A limitation of this study is the quantity of dried whole egg used in the whole egg–based diet, which exceeds the amount of whole egg that would typically be consumed in a human diet. The quantity of dried whole egg was determined such that the casein- and whole egg–based diets were matched for protein content. Additionally, analysis of β-cell mass and glucose-stimulated insulin secretion would provide insight into whether β-cell function declines more rapidly in ZDF rats fed the whole egg–based diet. Lastly, insulin signaling was only analyzed in the EDL muscle. The EDL is frequently used in analysis of skeletal muscle insulin signaling (7, 65–68). However, it is possible that sensitivity for phosphoregulation by insulin may differ in other muscle groups. Future studies will include analysis of skeletal muscle groups composed of different fiber types, as well as additional tissues, to provide a more comprehensive examination of insulin signaling.

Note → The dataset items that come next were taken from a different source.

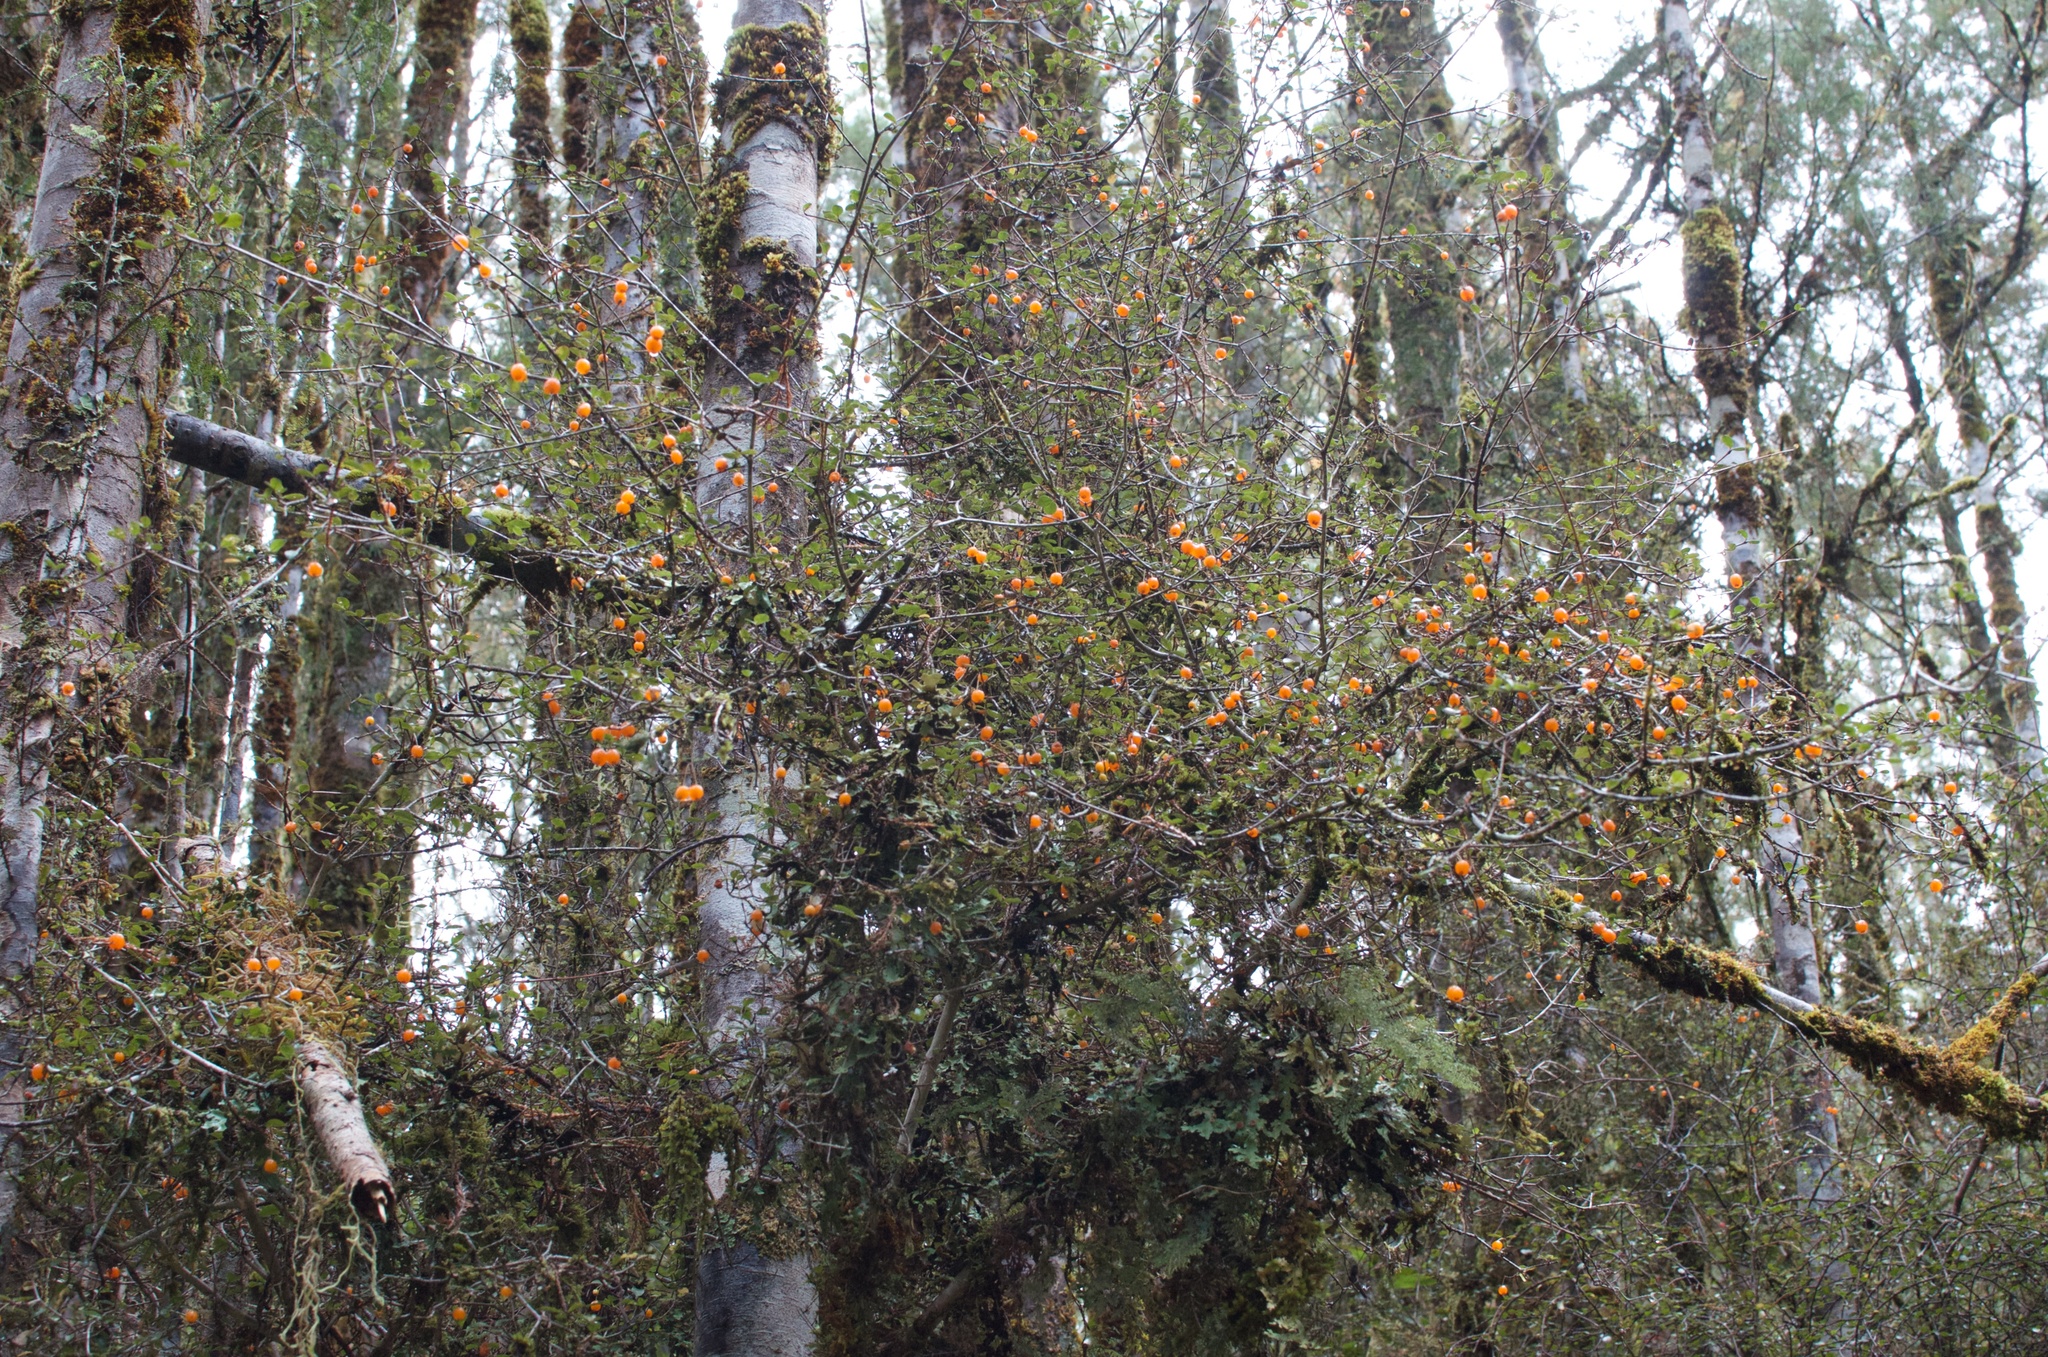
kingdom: Plantae
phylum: Tracheophyta
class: Magnoliopsida
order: Myrtales
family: Myrtaceae
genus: Neomyrtus
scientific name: Neomyrtus pedunculata
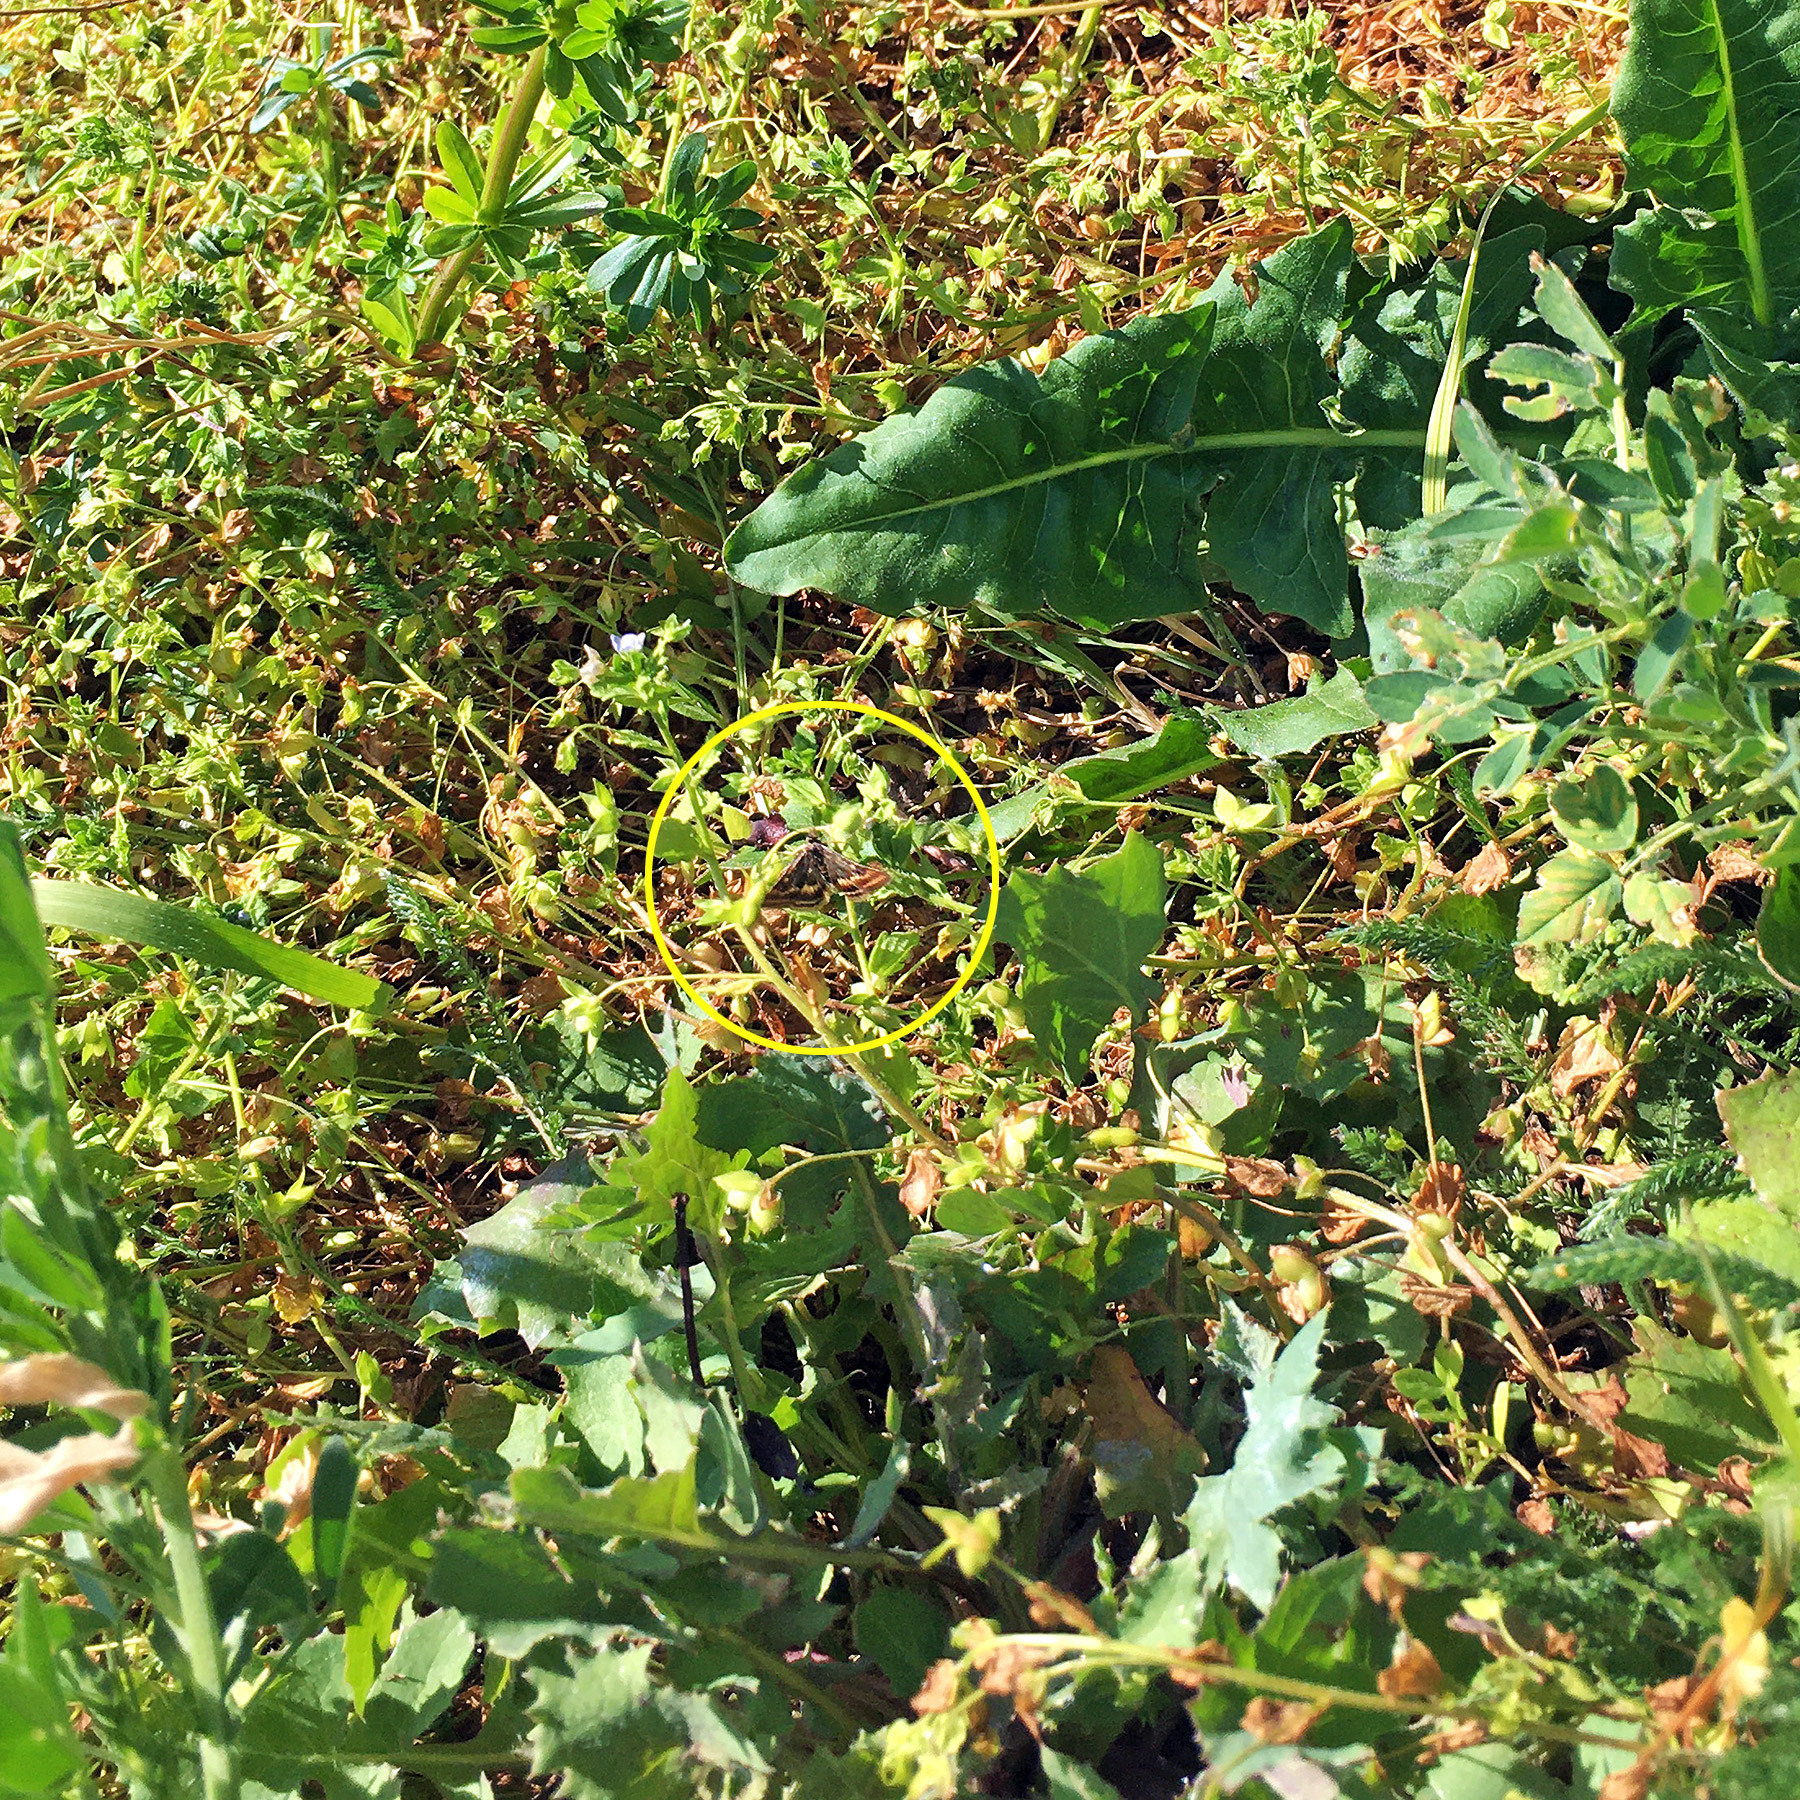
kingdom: Animalia
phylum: Arthropoda
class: Insecta
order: Lepidoptera
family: Crambidae
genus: Pyrausta
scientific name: Pyrausta despicata
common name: Straw-barred pearl
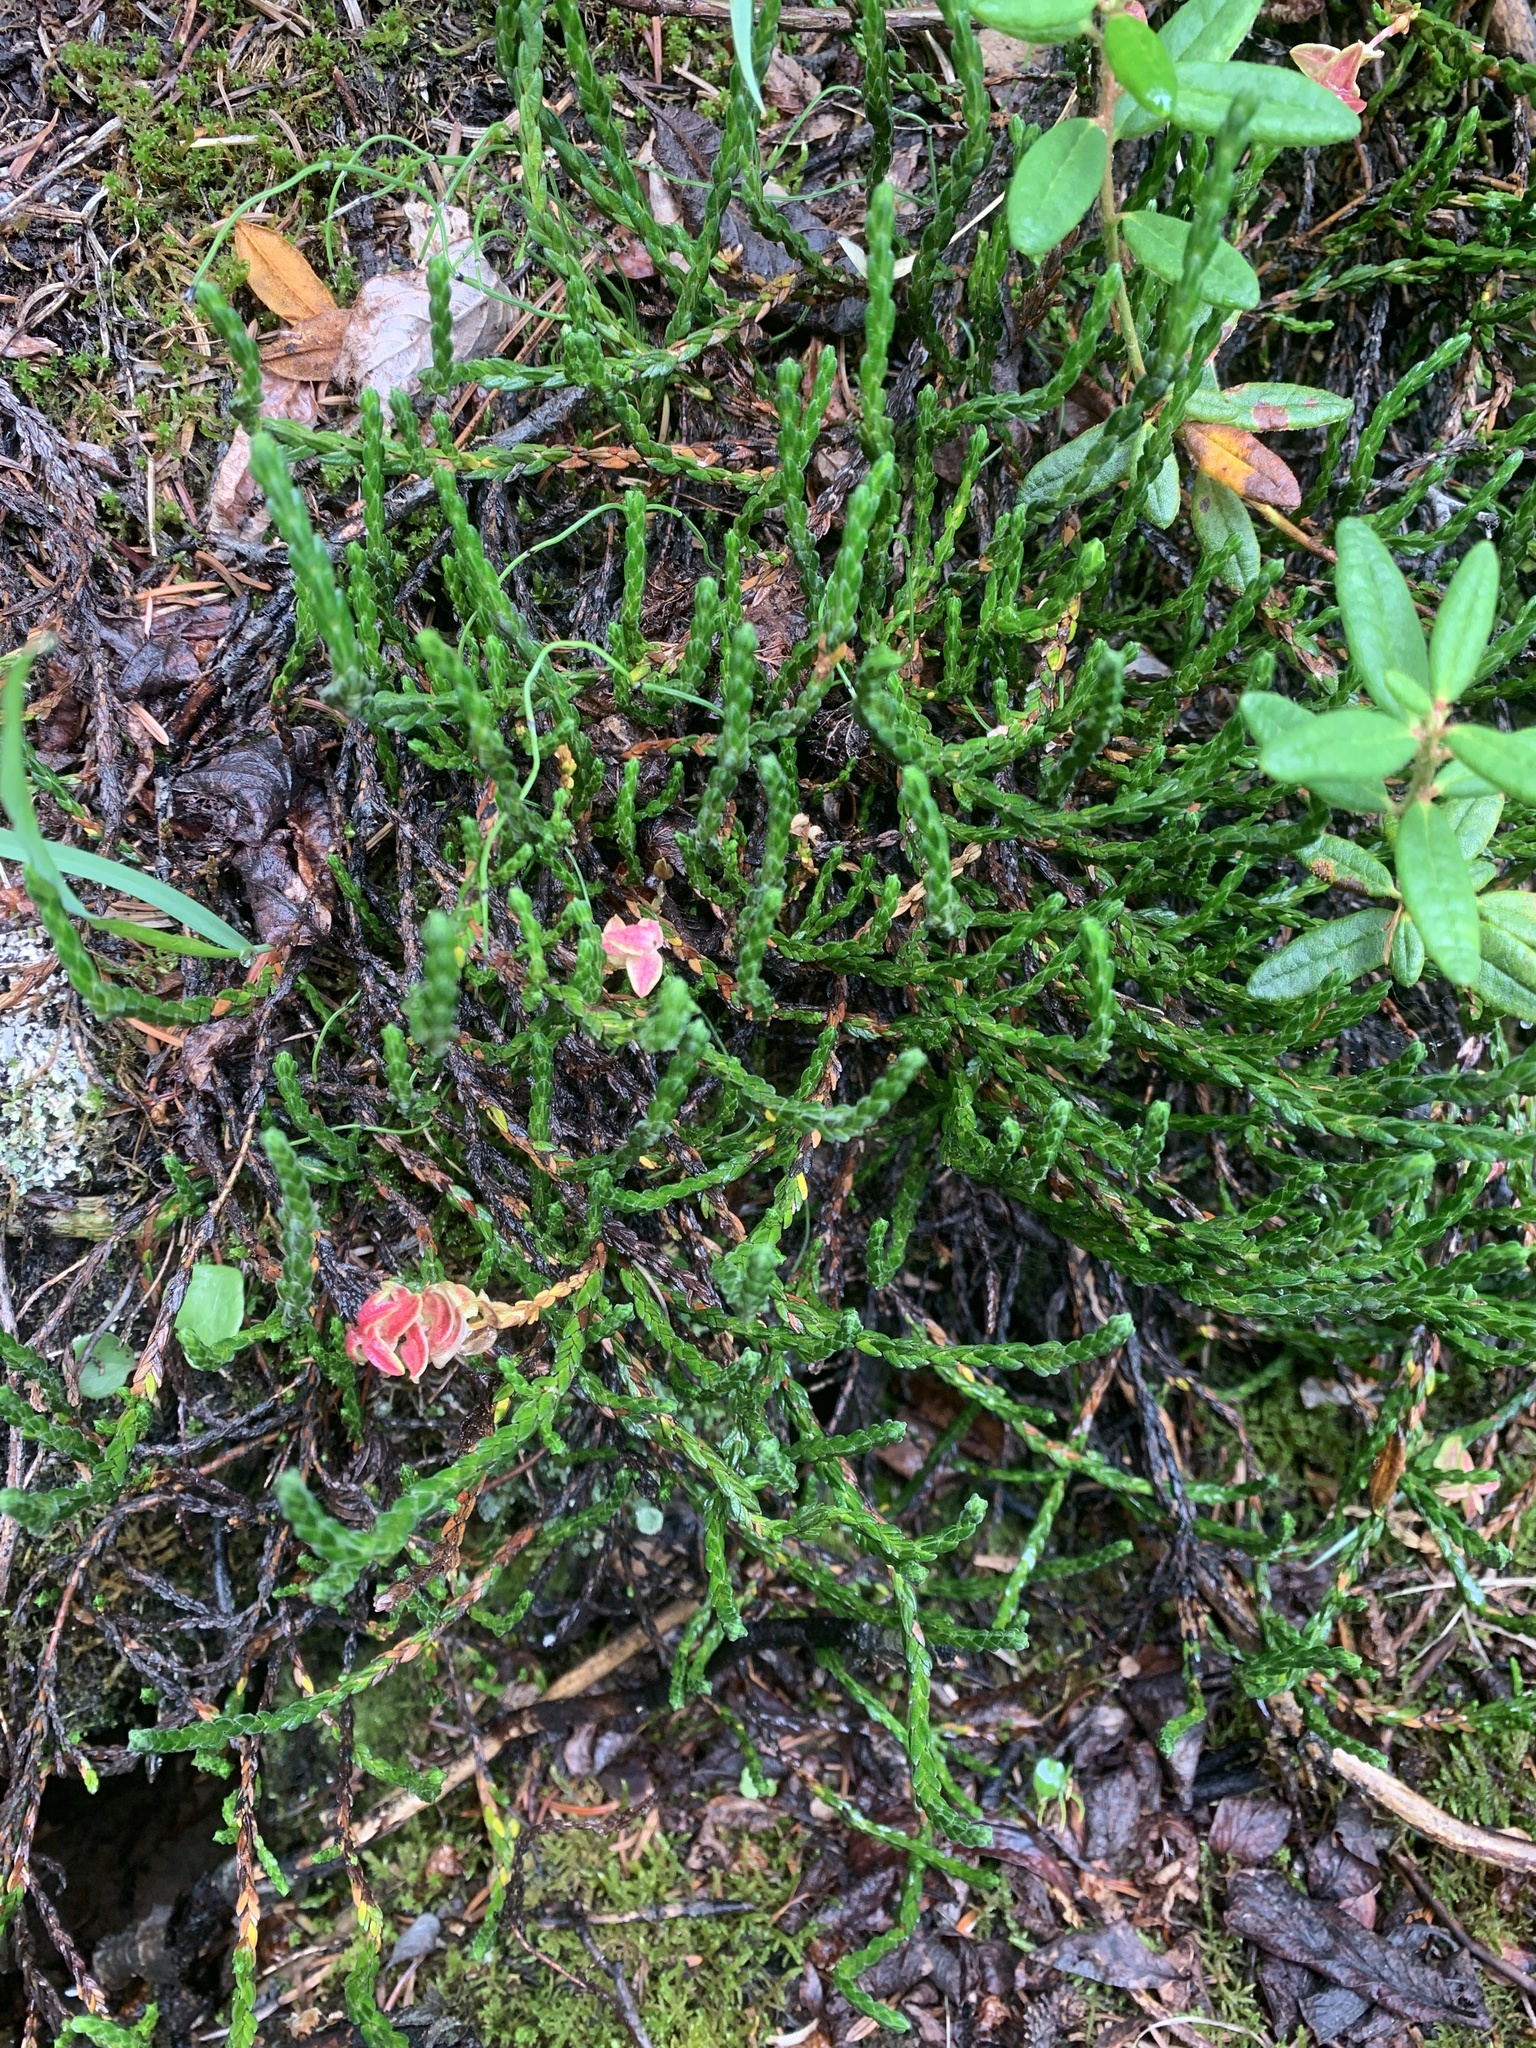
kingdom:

In summary, these data suggest that whole egg consumption may impair insulin sensitivity in T2D rats. Although consumption of a whole egg–based diet adversely affected whole body insulin sensitivity in ZDF rats, we were unable to identify changes in skeletal muscle insulin signaling that could explain this finding. Future studies investigating the impact of whole egg consumption on β-cell function may offer a potential explanation for the reduction in fasting serum insulin in ZDF rats fed a whole egg–based diet. Furthermore, dose-response studies are warranted to determine whether the observed impairment in insulin sensitivity is maintained at a lower dose of whole egg.